Working data START

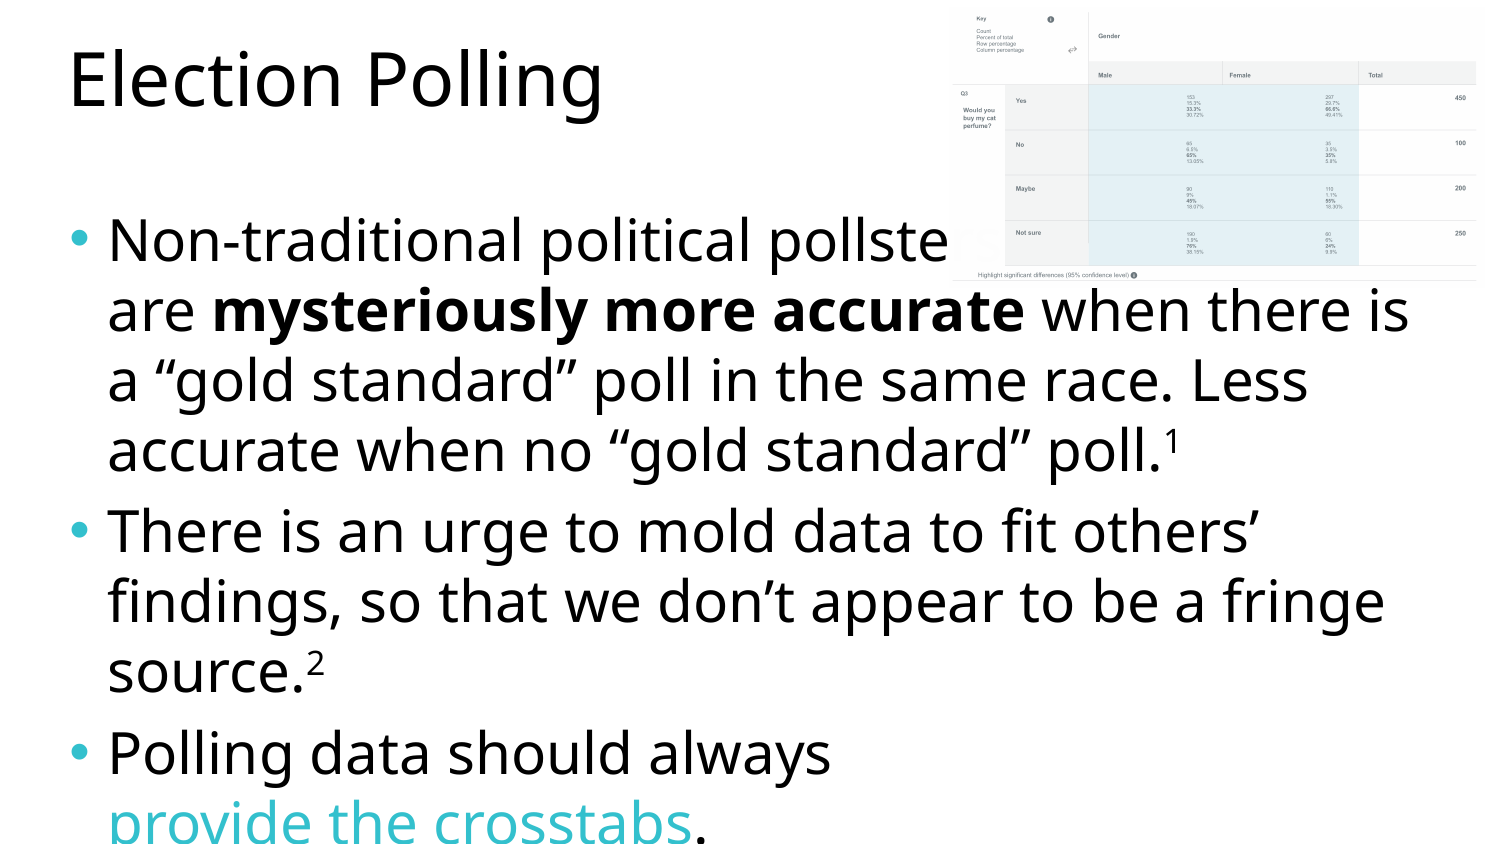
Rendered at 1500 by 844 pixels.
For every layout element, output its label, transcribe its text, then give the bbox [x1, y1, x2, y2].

list Non-traditional political pollsters are mysteriously more accurate when there is a “gold standard” poll in the same race. Less accurate when no “gold standard” poll.1 There is an urge to mold data to fit others’ findings, so that we don’t appear to be a fringe source.2 Polling data should always provide the crosstabs. 1 https://fivethirtyeight.com/features/are-bad-pollsters-copying-good-pollsters/ 2 https://fivethirtyeight.com/features/pollsters-say-they-follow-ethical-standards-but-they-arent-so-sure-about-their-peers/ Image: https://www.surveymonkey.com/curiosity/cross-tab-survey-analysis/ [54, 195, 1446, 649]
picture [948, 7, 1485, 288]
title Election Polling [52, 41, 943, 142]
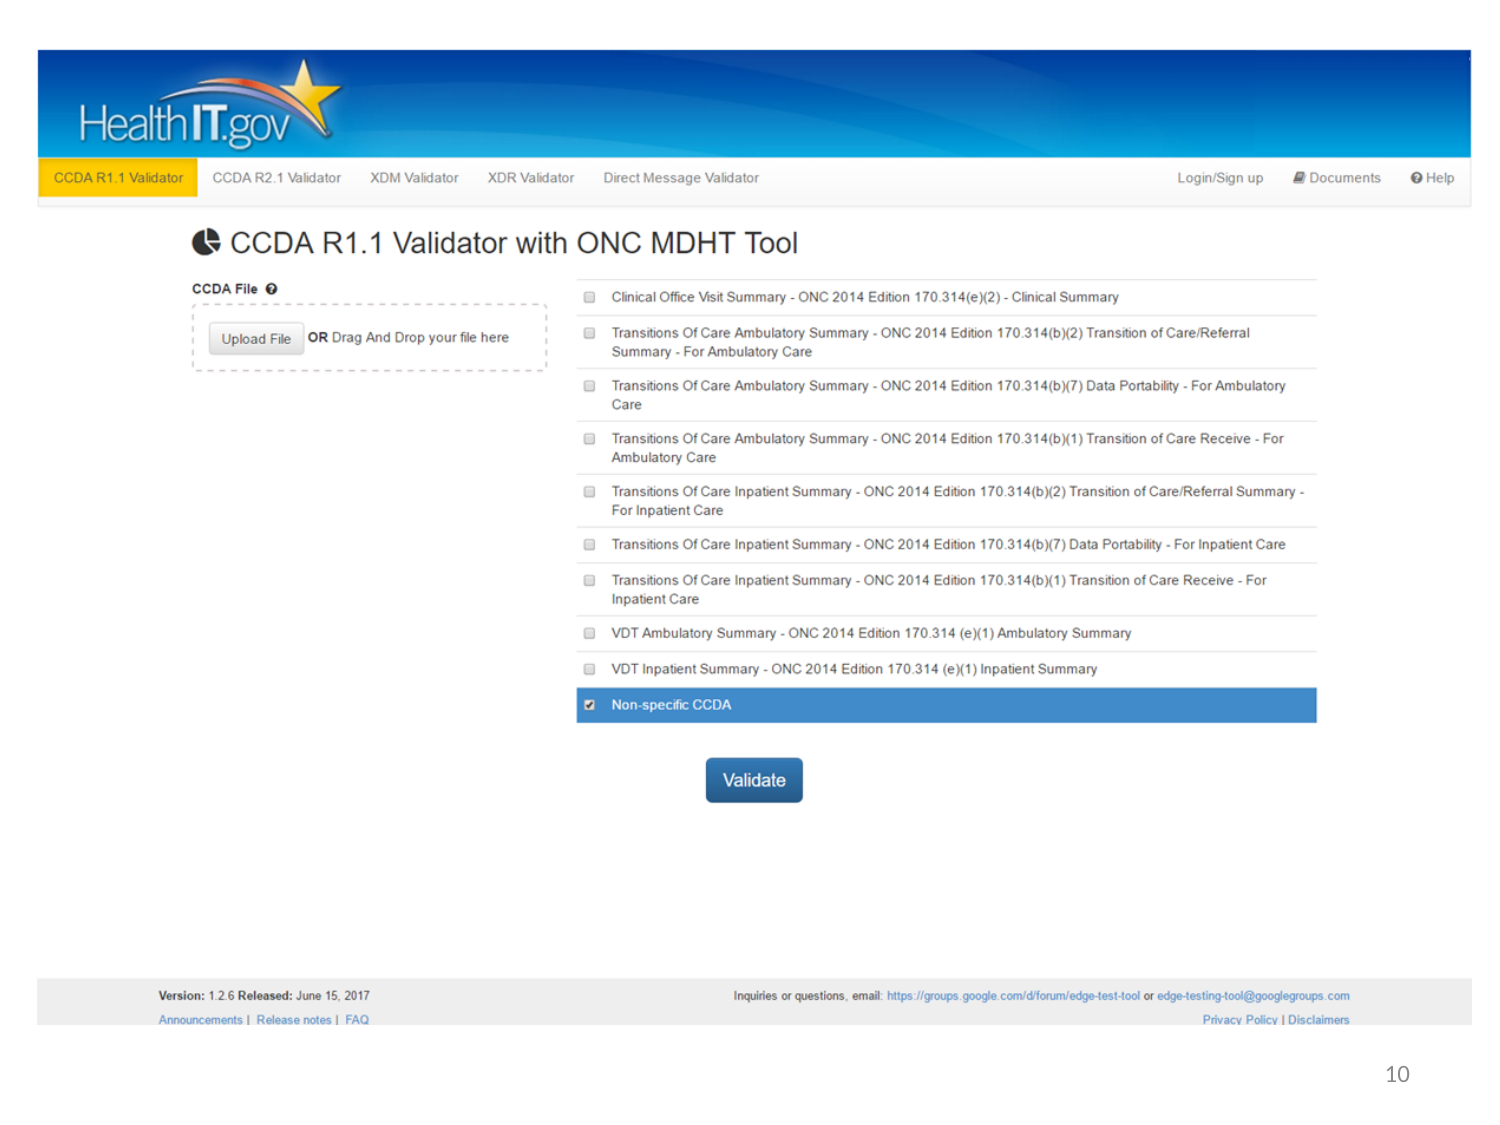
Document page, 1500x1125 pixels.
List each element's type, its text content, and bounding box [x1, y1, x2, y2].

slide_number 10 [1074, 1042, 1425, 1103]
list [37, 49, 1472, 1026]
picture [1255, 49, 1470, 126]
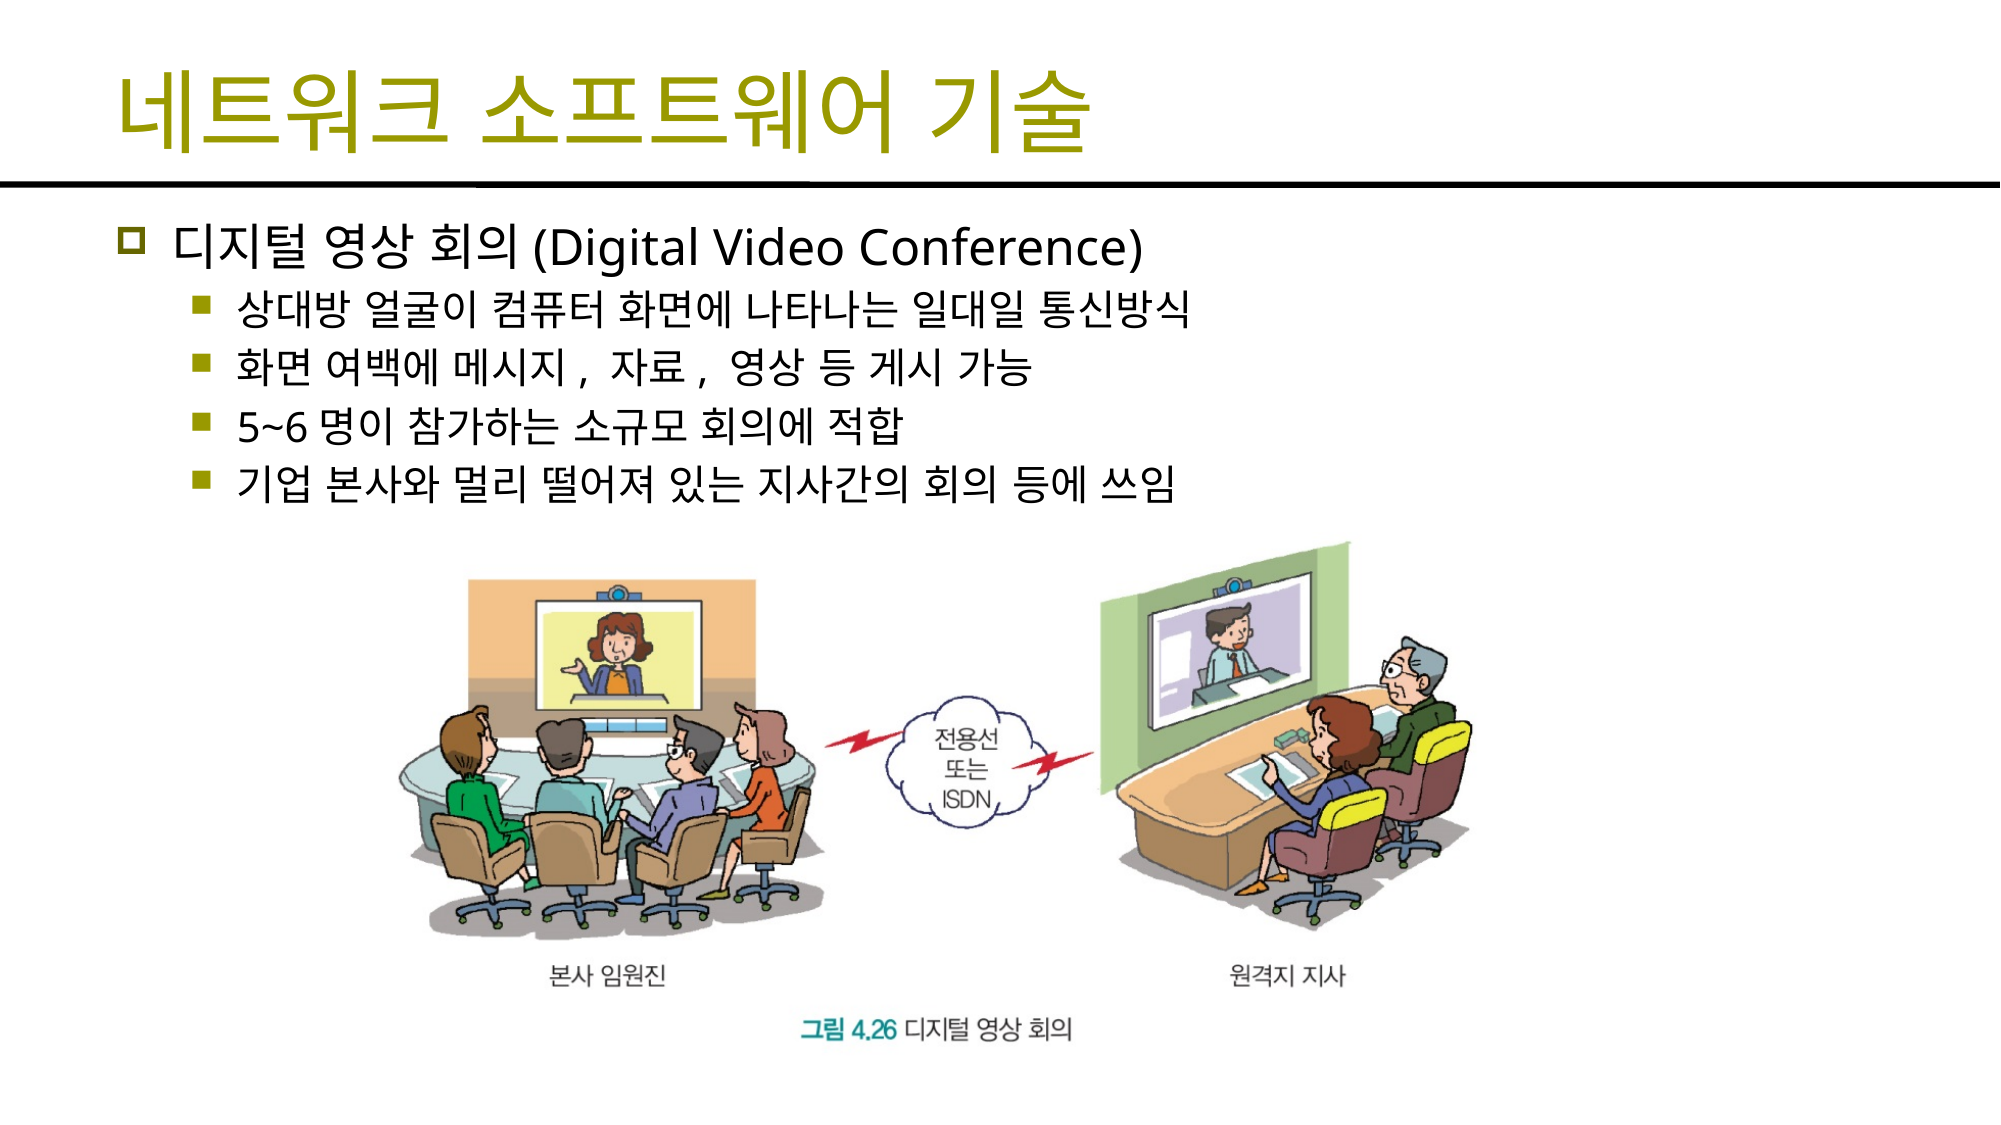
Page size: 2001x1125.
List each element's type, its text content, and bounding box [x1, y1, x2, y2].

picture [364, 516, 1515, 1060]
title 네트워크 소프트웨어 기술 [99, 45, 1900, 173]
list 디지털 영상 회의(Digital Video Conference) 상대방 얼굴이 컴퓨터 화면에 나타나는 일대일 통신방식 화면 여백에 메시지, 자료, 영상 등 게시 가능 5~6명이 참가하는 소규모 회의에 적합 기업 본사와 멀리 떨어져 있는 지사간의 회의 등에 쓰임 [99, 208, 1900, 1006]
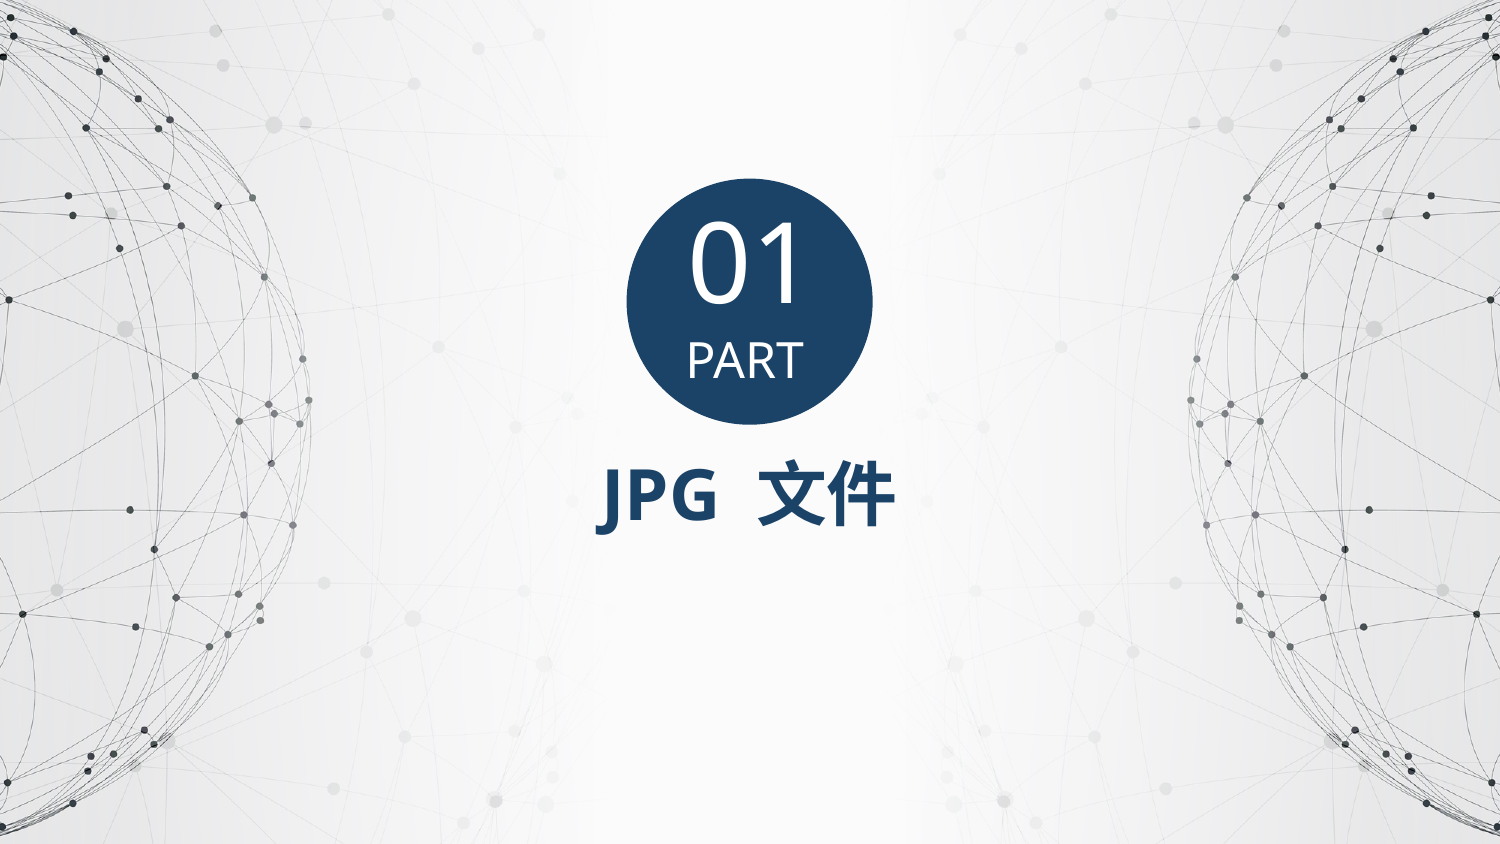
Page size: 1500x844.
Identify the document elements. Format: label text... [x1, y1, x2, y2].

text_box [633, 177, 866, 258]
text_box JPG 文件 [407, 444, 1092, 541]
picture [0, 0, 1500, 844]
text_box 01 PART [609, 258, 894, 395]
text_box [667, 395, 832, 426]
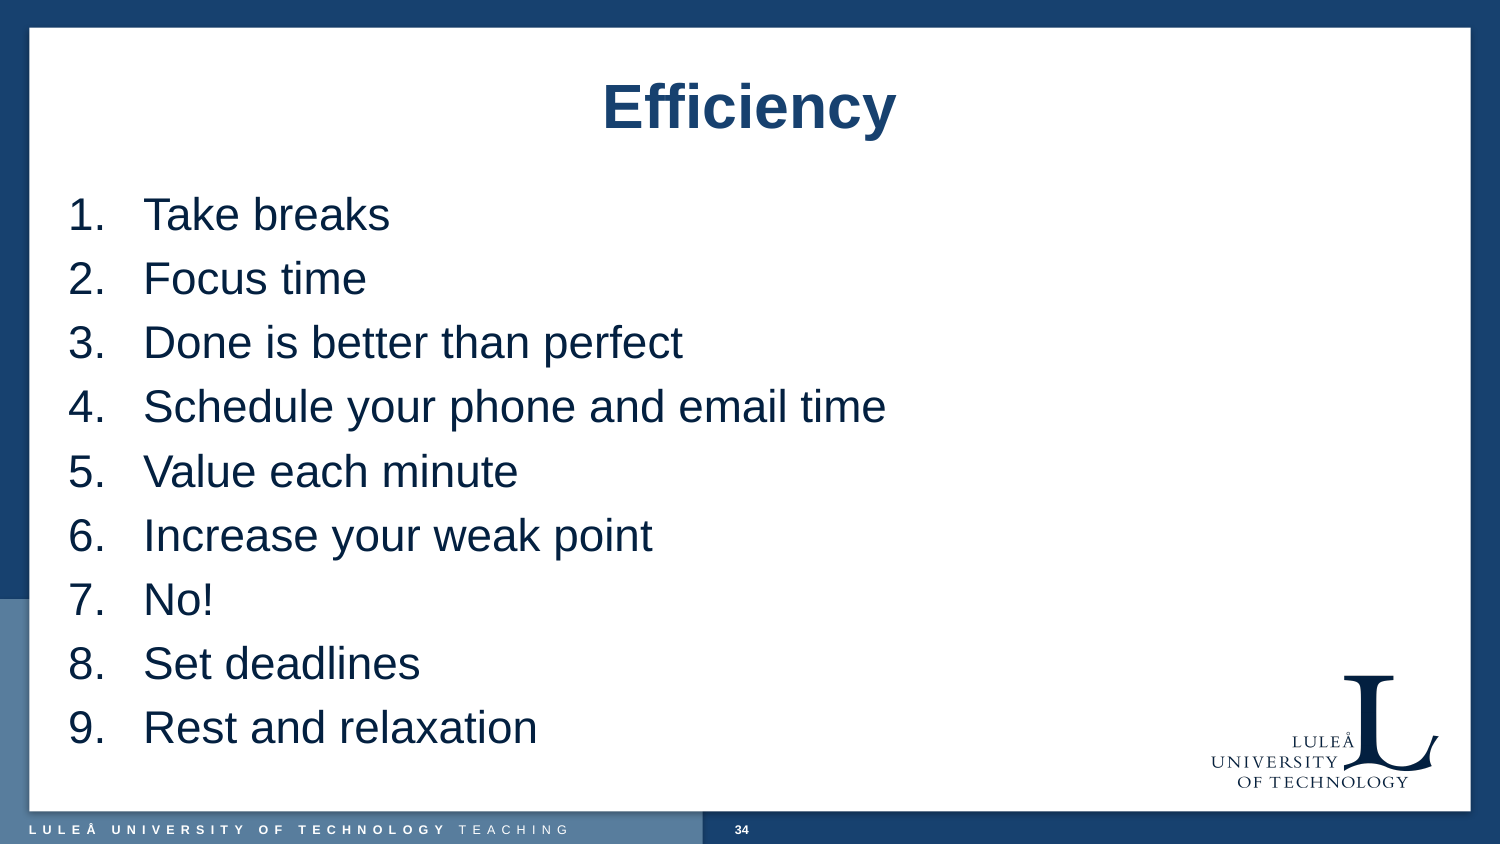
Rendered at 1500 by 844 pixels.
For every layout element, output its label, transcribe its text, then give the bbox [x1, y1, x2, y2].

Working data END

(Goal of the exercise) Filter the entries down to the lines holding the string "size". Copy each of those lines.

(Final answer)
Page size: 2001x1125.
Page size: 1500x844.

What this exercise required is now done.